Lam Research Corporation

February 21, 2019

Page 4

 

With respect to any Securities consisting of Warrants, we have further assumed that (i) the warrant agreement, approved by us, relating to the Warrants (the “Warrant Agreement”), to be entered into between the Company and an entity selected by the Company to act as the warrant agent thereunder (the “Warrant Agent”), will have been authorized, executed and delivered by the Company and the Warrant Agent, and (ii) the Warrants will be authorized, executed and delivered by the Company and the Warrant Agent in accordance with the provisions of the Warrant Agreement.

With respect to any Securities consisting of Purchase Rights, we have further assumed that (i) the purchase rights agreement, approved by us, relating to the Purchase Rights (the “Purchase Rights Agreement”), to be entered into between the Company and an entity selected by the Company to act as the purchase rights agent thereunder (the “Purchase Rights Agent”), will have been authorized, executed and delivered by the Company and the Rights Agent, and (ii) the Purchase Rights will be authorized, executed and delivered by the Company and the Purchase Rights Agent in accordance with the provisions of the Purchase Rights Agreement.

With respect to any Securities consisting of Purchase Contracts, we have further assumed that (i) the purchase contract agreement, approved by us, relating to the Purchase Contracts (the “Purchase Contract Agreement”), to be entered into between the Company and an entity selected by the Company to act as the purchase contract agent thereunder (the “Purchase Contract Agent”), will have been authorized, executed and delivered by the Company and the Purchase Contract Agent and (ii) the Purchase Contracts will be authorized, executed and delivered by the Company and the Purchase Contract Agent in accordance with the provisions of the Purchase Contract Agreement.

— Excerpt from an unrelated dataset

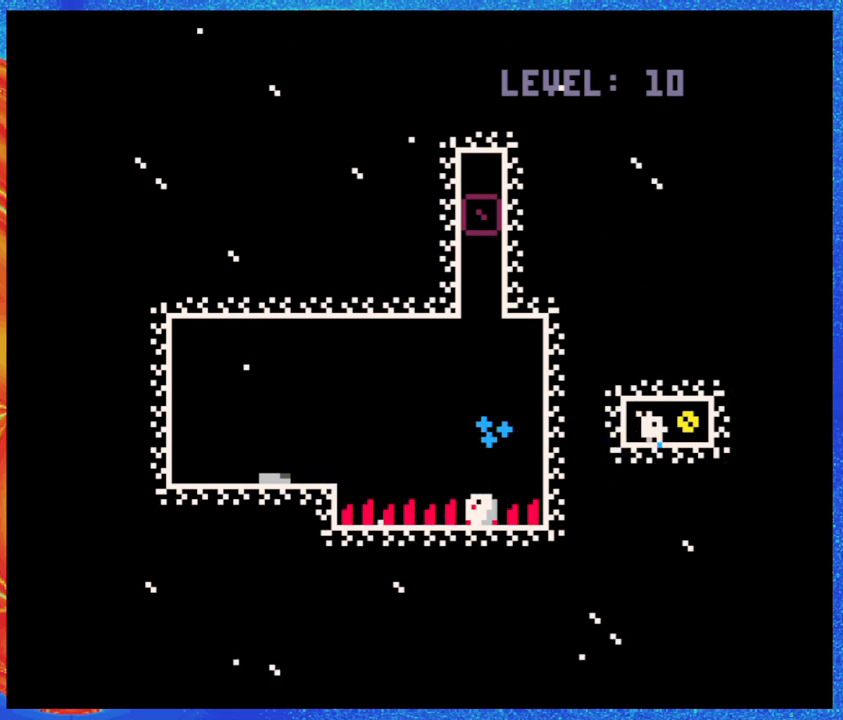
{"buttons": [], "events": []}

With respect to any Securities consisting of Units, we have further assumed that each component of such Unit will be authorized, validly issued, fully paid and nonassessable (to the extent applicable) and will constitute a valid and binding obligation of the Company or any third party (to the extent applicable) as contemplated by the Registration Statement and the applicable unit agreement, if any.

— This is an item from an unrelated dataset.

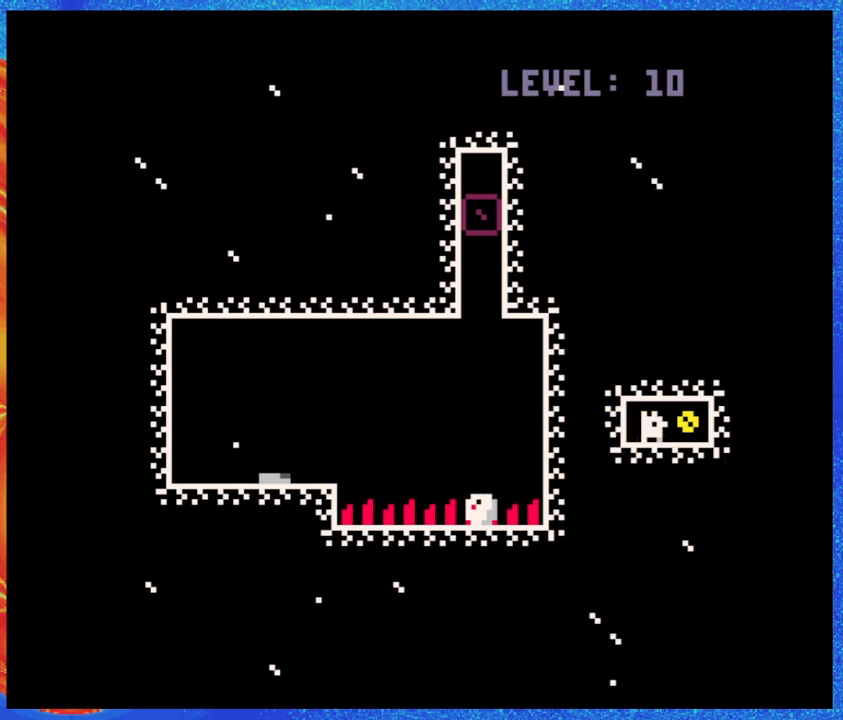
{"buttons": [], "events": [[33, "DPAD_RIGHT", "down"], [283, "DPAD_RIGHT", "up"]]}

The opinions expressed herein are limited by bankruptcy, insolvency, reorganization, fraudulent transfer and fraudulent conveyance, voidable preference, moratorium or other similar laws and related regulations and judicial doctrines from time to time in effect relating to or affecting creditors’ rights generally, and by general equitable principles and public policy considerations, whether such principles and considerations are considered in a proceeding at law or equity.


Lam Research Corporation

February 21, 2019

Page 5

 

As to facts material to the opinions and assumptions expressed herein, we have relied upon oral or written statements and representations of officers and other representatives of the Company and others. The opinions expressed herein are limited to the laws of the State of New York and the General Corporation Law of the State of Delaware, in each case as currently in effect, and we express no opinion as to the effect of the laws of any other jurisdiction on the opinions expressed herein.

We hereby consent to the filing of this opinion as Exhibit 5.1 to the Registration Statement and to the reference to Jones Day under the caption “Legal Matters” in the prospectus constituting a part of such Registration Statement. In giving such consent, we do not thereby admit that we are included in the category of persons whose consent is required under Section 7 of the Securities Act or the rules and regulations of the Commission promulgated thereunder.